Гжегож знал, что теперь-то он выскажет все до конца. Если до этой минуты у него оставались какие-то сомнения, неуверенность, опасения, то этот смех, эта самоуверенность убрали с пути последние преграды. И вместе с тем в нем заговорил давно подавляемый протест, заговорил во весь голос, во всю силу. Ибо именно сейчас он осознал, что трагедия — это не только человеческая смерть, что не меньшая трагедия — когда человек теряет свою гордость, независимость, достоинство, право на собственное мнение и даже на собственные ошибки. И убежденность в этом, хотя и не до конца еще осознанная, толкнула его вперед, бросила на человека, который может уничтожить его одним ударом. А может ли?

Гжегож знает, что ответ должен быть отрицательным: НЕТ, трижды нет! Ибо в противном случае он не вошел бы в эту комнату без опасений, постарался бы спрятать в песок голову, втихомолку выпутался бы из этой истории — этого алчного осьминога, жаждущего новых жертв.

И это его твердое НЕТ одновременно является громогласным ДА, доказательством его веры в порядочность других людей, не только занимающих должность выше этого человека, но и окружающих его здесь, в цехе, на месте работы, и терпеливо ждущих, когда переполнится чаша терпения.
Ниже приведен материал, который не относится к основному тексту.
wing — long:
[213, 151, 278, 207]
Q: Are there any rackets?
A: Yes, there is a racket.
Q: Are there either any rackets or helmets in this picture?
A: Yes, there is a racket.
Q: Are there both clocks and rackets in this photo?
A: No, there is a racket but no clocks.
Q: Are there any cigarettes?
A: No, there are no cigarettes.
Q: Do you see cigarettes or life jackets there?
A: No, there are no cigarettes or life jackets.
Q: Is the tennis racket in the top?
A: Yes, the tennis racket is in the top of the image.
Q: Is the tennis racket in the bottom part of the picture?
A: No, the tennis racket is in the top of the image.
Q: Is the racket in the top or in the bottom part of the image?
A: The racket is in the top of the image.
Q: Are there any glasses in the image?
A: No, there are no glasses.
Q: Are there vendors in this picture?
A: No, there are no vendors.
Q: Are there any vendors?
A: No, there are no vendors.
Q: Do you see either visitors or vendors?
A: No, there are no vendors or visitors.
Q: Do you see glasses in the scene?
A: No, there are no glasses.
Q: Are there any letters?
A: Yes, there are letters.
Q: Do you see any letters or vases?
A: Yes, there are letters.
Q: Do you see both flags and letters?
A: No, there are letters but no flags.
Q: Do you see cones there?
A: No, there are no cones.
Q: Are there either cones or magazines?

— Это грустно, — повторяет Гжегож уже совершенно спокойно. — За кого же вы меня принимаете? Я понимаю, вам бы хотелось, чтобы я притворялся довольным. Как и большинство! Да, именно притворялся, а не действительно был доволен. Это самое удобное для обеих сторон. А я не отношусь к типу людей, ищущих удобной жизни. И в этом все несчастье. — Он заставил себя улыбнуться. — В первую очередь, конечно, для меня: быть неудобным человеком — роль нелегкая. Но и вас может обмануть ваша самонадеянность. В мартеновском цеху я не единственный неудобный.

— Вы для меня вообще никто! — Мисевич окончательно сбрасывает с себя маску гордого, невозмутимого безразличия. — Я тебя одним пальцем!..

— Вот именно — никто! — подхватывает Гжегож его фразу. — Как все! Серая, покорная, безликая масса. Просто столько-то тысяч человеко-часов, предусмотренных планом.

— Кто дал вам право, Гурный, выступать от имени всех?

— Да просто я один из них.

— Были. До сегодняшнего дня. — Мисевич закусил губу, словно опасаясь сказать что-нибудь лишнее, а то чего доброго этот сумасшедший использует еще вырвавшиеся слова против него. — Обратитесь завтра в отдел кадров. До свидания.

— Обращусь... — Гжегож выпрямился. — Только мне интересно, за тем ли, на что рассчитываю?

...Толпа людей так велика, что не приходится и думать пробиться на кладбище поближе к могиле, где проходит траурный митинг. Гжегож садится на крайнюю скамью возле полуразвалившейся стены, закуривает и ждет. Ждет, сам не зная чего. Он застывает в полной неподвижности, окаменевает, словно там, за оградой, сейчас в яму опускают на веревках гроб кого-то очень ему близкого и родного. Ему и впрямь кажется, что это на самом деле кто-то очень близкий, нет, не по крови, но по тому, что произошло, по степени его, Гжегожа Гурного, в этом участия. Такое не забывается. И Гжегожу кажется, будто смертью своей покойный указал прежде ему неведомый путь, настоящий путь к живым.